→ **To do**: Both the line below containing "Σε περίπτωση κατά" and the line containing "εγγράφων, με τα", along with every line between them, should be repeated exactly; no other line belongs in the answer.

Given records Block Start

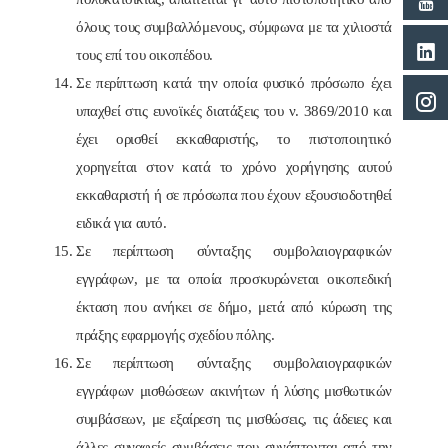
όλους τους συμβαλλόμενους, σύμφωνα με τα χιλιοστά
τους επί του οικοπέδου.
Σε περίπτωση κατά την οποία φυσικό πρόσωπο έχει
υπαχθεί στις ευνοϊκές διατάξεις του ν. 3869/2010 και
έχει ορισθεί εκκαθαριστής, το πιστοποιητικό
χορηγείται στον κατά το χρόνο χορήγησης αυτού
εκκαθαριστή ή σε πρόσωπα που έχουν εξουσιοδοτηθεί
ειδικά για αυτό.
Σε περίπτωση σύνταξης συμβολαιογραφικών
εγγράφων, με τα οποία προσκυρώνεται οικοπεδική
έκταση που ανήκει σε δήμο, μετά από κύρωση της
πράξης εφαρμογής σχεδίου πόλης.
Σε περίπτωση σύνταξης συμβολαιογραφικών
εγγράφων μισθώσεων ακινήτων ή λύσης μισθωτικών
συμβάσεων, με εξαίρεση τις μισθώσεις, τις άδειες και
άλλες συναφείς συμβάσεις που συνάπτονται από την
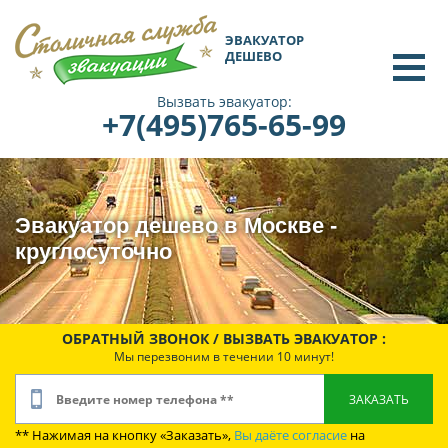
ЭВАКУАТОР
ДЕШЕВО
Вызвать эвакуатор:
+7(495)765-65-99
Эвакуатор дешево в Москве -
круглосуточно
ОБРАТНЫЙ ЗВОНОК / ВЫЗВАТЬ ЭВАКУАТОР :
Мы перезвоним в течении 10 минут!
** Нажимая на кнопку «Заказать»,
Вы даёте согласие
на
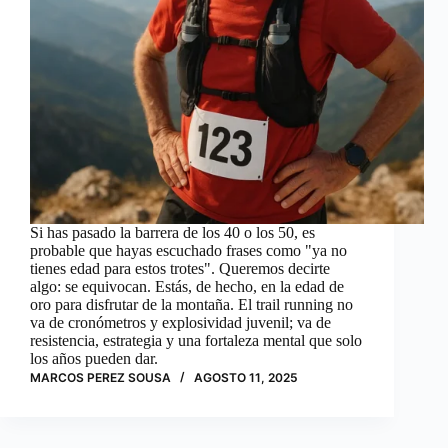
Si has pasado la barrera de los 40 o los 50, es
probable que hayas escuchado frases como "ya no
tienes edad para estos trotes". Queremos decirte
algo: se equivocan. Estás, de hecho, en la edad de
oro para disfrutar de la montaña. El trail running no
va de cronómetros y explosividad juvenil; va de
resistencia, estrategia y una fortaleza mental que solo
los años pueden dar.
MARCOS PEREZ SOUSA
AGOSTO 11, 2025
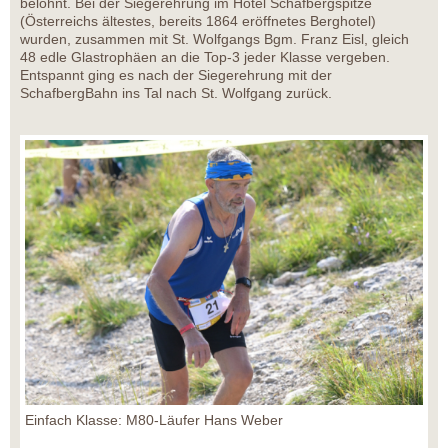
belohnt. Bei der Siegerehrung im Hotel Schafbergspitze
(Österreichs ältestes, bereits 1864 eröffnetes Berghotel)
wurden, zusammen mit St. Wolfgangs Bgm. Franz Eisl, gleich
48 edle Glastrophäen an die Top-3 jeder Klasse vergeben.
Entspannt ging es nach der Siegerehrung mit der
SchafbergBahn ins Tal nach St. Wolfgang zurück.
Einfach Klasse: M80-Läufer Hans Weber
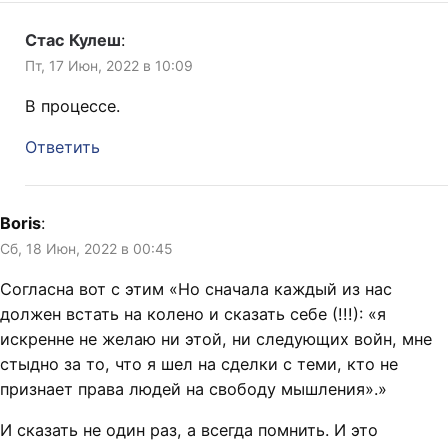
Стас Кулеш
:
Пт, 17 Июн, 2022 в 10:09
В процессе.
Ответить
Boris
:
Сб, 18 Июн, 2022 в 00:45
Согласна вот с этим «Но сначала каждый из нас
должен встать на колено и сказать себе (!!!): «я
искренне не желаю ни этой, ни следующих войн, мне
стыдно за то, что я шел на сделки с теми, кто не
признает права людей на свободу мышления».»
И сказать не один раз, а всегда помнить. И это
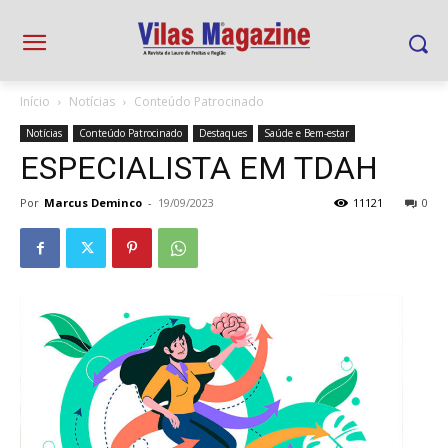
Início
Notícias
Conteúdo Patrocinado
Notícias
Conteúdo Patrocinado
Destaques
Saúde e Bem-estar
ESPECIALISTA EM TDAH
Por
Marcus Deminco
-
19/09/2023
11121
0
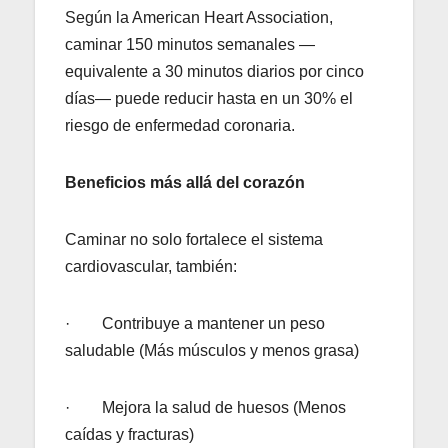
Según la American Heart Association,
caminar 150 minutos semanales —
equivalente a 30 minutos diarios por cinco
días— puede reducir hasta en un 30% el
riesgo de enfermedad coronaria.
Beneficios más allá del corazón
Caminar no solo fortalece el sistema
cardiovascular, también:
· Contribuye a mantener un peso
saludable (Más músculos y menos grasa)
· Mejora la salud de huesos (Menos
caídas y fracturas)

Given records Block End

→ **Solved exercise**:
Σε περίπτωση κατά την οποία φυσικό πρόσωπο έχει
υπαχθεί στις ευνοϊκές διατάξεις του ν. 3869/2010 και
έχει ορισθεί εκκαθαριστής, το πιστοποιητικό
χορηγείται στον κατά το χρόνο χορήγησης αυτού
εκκαθαριστή ή σε πρόσωπα που έχουν εξουσιοδοτηθεί
ειδικά για αυτό.
Σε περίπτωση σύνταξης συμβολαιογραφικών
εγγράφων, με τα οποία προσκυρώνεται οικοπεδική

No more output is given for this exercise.